D’où vient une légère insatisfaction envers un côté un rien mécanique, une efficacité parfaite mais sans lyrisme vraiment prenant, surtout pour la bouleversante Symphonie n°6 « Pathétique », de Tchaïkovski, laquelle ne convient peut-être pas à la sensibilité de l’Orchestre de Paris. Sans partition, une direction dans la lignée de celle de Daniel Barenboim – aîné qui le soutient d’ailleurs vigoureusement –, par sa fermeté et son caractère volontaire, avec le sentiment que le jeune chef ne veut pas laisser la part trop belle à l’émotion. Et dans Tchaïkovski, même s’il vaut mieux éviter les dégoulinades, elle est tout de même majeure !
Même puissance frontale dans l’ouverture de Guerre et paix, de Prokofiev, martiale et sarcastique à souhait, avec des élans de lyrisme vite voilés. La clarté du propos était reine et l’équilibre des volumes impressionnant d’éloquence, magnifiée par l’engagement de l’Orchestre de Paris, pleinement en accord avec le chef.
Edgar Moreau © Julien Mignot
Programme russe, donc, mais dont la présence d’Edgar Moreau pour le Concerto pour violoncelle n° 1 de Chostakovitch, a fait dévier la perception. Le son du jeune prodige est toujours de velours, l’un des plus charnus, des plus tendres qui se puisse entendre et son style surprenant, surtout dans cette pièce écrite en 1959 et dédiée au plus grand fauve de l’histoire du violoncelle du XXe siècle, Mstislav Rostropovitch, qui la créa à Léningrad avec Evgueni Mravinski.

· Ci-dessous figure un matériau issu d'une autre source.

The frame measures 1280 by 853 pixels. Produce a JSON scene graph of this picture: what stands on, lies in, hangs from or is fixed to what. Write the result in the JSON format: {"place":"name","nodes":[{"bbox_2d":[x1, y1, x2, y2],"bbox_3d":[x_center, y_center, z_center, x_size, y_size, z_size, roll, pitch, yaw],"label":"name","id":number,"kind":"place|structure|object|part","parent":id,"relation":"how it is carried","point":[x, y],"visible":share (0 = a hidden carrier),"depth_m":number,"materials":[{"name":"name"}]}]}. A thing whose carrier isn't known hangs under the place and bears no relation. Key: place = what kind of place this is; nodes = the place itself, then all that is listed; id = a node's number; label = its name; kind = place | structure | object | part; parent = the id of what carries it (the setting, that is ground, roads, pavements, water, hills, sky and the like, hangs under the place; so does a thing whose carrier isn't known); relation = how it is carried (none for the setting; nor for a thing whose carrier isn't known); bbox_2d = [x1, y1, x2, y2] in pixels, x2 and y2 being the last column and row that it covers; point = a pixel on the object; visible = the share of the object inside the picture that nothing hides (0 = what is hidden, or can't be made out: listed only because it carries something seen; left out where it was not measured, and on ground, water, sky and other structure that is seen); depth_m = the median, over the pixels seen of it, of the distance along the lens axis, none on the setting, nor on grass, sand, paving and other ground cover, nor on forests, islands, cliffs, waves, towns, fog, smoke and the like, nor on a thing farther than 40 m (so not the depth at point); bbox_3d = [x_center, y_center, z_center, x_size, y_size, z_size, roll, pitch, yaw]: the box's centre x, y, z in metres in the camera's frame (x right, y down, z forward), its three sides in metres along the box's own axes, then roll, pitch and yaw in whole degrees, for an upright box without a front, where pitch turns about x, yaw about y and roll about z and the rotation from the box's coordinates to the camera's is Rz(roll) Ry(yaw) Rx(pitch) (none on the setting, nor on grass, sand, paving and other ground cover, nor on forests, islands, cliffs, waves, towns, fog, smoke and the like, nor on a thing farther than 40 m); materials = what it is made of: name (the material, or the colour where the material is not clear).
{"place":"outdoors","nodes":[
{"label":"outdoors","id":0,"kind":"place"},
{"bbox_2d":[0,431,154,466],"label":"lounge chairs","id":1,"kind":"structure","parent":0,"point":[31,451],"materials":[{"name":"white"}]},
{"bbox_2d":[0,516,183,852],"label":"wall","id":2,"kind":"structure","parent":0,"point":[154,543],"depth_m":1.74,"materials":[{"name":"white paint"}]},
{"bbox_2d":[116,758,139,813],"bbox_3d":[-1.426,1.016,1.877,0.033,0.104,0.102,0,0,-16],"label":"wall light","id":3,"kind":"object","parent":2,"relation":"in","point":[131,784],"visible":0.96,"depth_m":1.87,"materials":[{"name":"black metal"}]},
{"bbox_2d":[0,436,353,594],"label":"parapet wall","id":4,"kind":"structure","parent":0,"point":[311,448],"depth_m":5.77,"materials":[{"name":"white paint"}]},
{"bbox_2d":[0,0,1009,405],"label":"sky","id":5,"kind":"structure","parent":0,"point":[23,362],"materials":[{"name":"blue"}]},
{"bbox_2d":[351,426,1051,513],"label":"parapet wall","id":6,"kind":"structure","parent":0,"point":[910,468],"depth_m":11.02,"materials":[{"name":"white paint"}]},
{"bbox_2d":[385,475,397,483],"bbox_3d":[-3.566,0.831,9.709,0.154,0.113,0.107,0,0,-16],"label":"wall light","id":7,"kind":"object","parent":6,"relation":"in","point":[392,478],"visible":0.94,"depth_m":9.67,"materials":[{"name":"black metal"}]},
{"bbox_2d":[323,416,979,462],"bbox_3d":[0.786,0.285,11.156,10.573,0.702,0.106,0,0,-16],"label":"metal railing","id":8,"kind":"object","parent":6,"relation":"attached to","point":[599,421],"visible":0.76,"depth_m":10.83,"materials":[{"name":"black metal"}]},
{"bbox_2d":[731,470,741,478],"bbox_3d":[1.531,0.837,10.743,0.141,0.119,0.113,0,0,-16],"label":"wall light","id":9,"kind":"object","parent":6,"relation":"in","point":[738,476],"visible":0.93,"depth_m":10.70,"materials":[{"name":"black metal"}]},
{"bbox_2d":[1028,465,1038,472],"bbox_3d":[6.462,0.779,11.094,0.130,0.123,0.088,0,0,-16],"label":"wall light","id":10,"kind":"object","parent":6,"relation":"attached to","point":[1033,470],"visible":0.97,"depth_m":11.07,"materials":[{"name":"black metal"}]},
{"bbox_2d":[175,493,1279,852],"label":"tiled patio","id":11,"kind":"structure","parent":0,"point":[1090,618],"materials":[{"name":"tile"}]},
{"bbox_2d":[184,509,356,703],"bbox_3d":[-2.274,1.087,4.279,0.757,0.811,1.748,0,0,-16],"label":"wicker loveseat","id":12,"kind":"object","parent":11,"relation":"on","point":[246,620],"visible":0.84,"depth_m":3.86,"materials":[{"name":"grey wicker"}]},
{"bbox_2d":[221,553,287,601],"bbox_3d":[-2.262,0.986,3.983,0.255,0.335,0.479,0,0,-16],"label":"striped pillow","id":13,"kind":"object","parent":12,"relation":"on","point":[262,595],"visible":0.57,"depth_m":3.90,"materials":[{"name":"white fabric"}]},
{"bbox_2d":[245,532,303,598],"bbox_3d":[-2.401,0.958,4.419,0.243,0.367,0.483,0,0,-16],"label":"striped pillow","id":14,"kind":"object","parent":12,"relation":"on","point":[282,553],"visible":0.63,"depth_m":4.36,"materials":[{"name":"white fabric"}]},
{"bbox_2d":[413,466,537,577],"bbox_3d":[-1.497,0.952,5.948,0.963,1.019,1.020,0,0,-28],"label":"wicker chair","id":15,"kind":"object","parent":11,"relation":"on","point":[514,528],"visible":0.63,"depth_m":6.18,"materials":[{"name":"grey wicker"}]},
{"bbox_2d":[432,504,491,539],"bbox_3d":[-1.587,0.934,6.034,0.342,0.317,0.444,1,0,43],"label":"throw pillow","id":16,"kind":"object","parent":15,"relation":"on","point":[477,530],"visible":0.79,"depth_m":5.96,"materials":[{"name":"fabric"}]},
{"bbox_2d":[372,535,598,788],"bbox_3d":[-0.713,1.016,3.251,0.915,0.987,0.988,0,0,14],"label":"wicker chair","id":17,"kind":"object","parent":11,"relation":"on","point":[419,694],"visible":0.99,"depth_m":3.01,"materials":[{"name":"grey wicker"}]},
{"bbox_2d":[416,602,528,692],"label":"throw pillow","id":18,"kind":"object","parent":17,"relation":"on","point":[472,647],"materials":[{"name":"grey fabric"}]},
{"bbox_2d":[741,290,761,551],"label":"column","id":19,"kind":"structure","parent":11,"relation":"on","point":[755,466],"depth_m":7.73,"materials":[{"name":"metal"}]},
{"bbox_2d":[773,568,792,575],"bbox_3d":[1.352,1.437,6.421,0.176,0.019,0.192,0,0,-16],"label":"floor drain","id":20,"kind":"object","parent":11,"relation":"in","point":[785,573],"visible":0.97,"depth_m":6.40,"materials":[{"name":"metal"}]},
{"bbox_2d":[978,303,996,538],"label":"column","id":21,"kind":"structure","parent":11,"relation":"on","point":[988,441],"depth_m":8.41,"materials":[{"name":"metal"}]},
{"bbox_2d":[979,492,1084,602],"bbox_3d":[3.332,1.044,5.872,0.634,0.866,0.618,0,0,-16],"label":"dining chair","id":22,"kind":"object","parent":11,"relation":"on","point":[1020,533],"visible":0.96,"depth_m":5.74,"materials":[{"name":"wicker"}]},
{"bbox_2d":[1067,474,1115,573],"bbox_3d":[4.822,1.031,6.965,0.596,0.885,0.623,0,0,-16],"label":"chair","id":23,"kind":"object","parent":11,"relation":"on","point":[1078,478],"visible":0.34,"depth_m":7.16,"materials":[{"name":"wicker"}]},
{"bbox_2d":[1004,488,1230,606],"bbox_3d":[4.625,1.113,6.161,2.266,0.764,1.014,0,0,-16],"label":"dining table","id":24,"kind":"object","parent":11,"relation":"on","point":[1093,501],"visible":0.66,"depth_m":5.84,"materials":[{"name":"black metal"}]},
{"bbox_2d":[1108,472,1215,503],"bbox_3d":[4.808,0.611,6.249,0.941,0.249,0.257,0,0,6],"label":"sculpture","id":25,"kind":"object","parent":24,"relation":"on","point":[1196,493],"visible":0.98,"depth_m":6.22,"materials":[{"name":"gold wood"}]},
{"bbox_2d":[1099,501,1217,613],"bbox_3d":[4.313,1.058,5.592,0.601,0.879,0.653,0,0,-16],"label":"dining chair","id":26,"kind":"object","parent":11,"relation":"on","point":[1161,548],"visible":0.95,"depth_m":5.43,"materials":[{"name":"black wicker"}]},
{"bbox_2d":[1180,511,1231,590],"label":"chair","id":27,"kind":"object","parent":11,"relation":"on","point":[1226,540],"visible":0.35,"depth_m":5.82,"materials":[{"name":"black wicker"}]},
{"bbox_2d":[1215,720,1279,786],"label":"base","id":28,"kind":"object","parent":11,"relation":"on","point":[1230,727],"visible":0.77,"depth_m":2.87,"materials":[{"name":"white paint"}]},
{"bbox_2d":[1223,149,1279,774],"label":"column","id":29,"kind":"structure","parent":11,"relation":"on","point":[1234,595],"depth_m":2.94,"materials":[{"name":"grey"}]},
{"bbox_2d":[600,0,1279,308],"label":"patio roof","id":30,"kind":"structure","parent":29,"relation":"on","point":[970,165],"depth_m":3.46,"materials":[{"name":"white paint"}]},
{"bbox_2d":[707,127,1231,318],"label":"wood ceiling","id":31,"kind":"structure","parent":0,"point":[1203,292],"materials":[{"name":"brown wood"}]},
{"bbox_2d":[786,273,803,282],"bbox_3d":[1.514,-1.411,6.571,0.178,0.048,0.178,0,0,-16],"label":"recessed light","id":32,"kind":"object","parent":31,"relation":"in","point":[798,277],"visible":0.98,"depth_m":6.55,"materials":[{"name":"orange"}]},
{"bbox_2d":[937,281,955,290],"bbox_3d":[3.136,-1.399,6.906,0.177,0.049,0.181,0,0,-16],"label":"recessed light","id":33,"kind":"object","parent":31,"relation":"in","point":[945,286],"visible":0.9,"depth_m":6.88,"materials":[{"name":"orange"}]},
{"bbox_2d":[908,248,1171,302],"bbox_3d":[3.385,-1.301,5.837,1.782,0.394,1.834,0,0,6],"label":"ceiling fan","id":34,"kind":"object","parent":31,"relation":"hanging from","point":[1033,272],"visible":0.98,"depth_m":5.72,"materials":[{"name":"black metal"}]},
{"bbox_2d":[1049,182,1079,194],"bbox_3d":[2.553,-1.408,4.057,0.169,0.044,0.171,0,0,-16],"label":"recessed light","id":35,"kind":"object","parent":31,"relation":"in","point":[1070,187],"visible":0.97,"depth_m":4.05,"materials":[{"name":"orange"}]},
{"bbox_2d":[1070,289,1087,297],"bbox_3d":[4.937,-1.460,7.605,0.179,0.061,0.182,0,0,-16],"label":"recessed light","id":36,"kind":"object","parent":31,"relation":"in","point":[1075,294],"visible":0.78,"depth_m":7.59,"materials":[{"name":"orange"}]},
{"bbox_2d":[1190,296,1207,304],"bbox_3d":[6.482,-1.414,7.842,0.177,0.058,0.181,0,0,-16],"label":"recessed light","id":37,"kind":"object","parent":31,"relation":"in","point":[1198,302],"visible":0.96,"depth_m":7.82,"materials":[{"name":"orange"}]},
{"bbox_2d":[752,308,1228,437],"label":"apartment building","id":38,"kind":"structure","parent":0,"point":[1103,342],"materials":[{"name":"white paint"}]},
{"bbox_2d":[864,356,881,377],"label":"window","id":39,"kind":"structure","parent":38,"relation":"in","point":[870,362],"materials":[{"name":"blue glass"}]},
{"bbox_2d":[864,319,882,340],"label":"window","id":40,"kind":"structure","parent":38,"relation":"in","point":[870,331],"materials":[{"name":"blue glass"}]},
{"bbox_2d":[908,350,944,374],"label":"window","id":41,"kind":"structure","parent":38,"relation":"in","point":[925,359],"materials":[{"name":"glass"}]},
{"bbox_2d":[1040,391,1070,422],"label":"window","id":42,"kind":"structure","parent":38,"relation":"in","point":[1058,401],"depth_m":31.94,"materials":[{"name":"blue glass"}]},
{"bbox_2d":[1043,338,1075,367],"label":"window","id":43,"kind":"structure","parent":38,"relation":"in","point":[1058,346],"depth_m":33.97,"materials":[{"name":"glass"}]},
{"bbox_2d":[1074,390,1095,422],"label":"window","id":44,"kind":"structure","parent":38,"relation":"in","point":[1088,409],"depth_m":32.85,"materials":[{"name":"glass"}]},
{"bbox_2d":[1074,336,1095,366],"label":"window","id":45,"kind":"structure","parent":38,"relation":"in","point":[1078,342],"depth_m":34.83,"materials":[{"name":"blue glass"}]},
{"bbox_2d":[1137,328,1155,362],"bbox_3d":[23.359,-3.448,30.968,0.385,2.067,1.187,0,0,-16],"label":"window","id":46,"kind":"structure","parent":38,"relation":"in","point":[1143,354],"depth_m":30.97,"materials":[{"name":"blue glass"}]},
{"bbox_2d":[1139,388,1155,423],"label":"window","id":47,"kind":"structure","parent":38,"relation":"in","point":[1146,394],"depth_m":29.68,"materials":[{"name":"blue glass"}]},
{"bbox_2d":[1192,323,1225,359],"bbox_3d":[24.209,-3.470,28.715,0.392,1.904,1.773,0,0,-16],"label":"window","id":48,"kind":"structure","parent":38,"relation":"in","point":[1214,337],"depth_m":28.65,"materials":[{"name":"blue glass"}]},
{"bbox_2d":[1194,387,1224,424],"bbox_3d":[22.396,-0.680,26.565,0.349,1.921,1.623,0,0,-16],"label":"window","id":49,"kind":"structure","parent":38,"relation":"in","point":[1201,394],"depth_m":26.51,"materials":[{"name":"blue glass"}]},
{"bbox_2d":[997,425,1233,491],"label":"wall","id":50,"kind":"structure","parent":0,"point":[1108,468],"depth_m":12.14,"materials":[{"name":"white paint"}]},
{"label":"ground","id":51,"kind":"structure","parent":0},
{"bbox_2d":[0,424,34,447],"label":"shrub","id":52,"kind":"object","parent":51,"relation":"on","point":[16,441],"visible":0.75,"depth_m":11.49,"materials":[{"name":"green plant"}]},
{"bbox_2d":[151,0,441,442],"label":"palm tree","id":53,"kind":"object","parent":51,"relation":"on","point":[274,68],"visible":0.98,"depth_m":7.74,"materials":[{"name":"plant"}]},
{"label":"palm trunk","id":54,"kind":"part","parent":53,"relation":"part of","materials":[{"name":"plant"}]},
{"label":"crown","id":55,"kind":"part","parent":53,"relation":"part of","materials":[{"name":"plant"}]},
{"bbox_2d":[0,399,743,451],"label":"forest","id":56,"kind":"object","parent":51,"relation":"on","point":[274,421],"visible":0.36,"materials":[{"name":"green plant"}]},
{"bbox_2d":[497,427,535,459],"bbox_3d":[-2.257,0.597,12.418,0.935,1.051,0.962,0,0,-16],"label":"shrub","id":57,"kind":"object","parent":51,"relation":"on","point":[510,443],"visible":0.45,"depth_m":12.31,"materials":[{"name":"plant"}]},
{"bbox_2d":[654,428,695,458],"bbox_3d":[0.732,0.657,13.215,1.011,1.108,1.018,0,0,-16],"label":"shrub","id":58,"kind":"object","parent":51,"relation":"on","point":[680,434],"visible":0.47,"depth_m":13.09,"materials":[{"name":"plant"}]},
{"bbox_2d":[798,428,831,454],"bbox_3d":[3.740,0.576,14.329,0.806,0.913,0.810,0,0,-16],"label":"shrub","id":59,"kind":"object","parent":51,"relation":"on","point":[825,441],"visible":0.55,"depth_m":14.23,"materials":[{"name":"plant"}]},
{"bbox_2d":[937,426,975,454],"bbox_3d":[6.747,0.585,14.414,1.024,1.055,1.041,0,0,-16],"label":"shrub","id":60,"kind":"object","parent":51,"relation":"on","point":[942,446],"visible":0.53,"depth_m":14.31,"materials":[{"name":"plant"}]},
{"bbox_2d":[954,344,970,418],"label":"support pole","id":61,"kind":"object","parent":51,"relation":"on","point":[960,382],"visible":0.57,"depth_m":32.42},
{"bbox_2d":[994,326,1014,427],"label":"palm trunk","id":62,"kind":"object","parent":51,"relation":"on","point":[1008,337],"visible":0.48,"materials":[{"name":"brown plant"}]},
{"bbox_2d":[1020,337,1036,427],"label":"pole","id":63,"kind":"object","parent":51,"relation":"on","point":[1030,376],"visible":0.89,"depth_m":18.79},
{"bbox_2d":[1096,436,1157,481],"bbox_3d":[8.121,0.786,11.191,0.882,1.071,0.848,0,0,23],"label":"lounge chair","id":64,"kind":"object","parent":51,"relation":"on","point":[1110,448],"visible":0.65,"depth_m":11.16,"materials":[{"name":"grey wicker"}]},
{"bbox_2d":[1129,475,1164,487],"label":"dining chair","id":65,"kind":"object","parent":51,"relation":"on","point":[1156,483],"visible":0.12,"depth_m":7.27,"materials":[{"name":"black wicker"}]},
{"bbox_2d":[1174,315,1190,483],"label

Ses enregistrements ont popularisé les coups d’archet bizarrement interrogateurs sur lesquels s’ouvre l’œuvre, superbe cadeau pour le violoncelle qu’elle exploite avec tendresse, à l’évidence, plus que pour l’orchestre, pour lequel Chostakovitch a composé une musique répétitive plus séduisante que puissante.
Différemment de son grand devancier, Moreau, de sa patte tendre ou vive, introduisait une sorte d’humanité dans ce festival de couleurs fortes, tandis que Shani en amplifiait le caractère provoquant. Deux natures à l’évidence peu apparentées musicalement, en dépit de leur jeunesse et d’une évidente sympathie, mais dont le talent a électrisé la salle.
Jacqueline Thuilleux
Philharmonie de Paris, le 21 septembre 2017.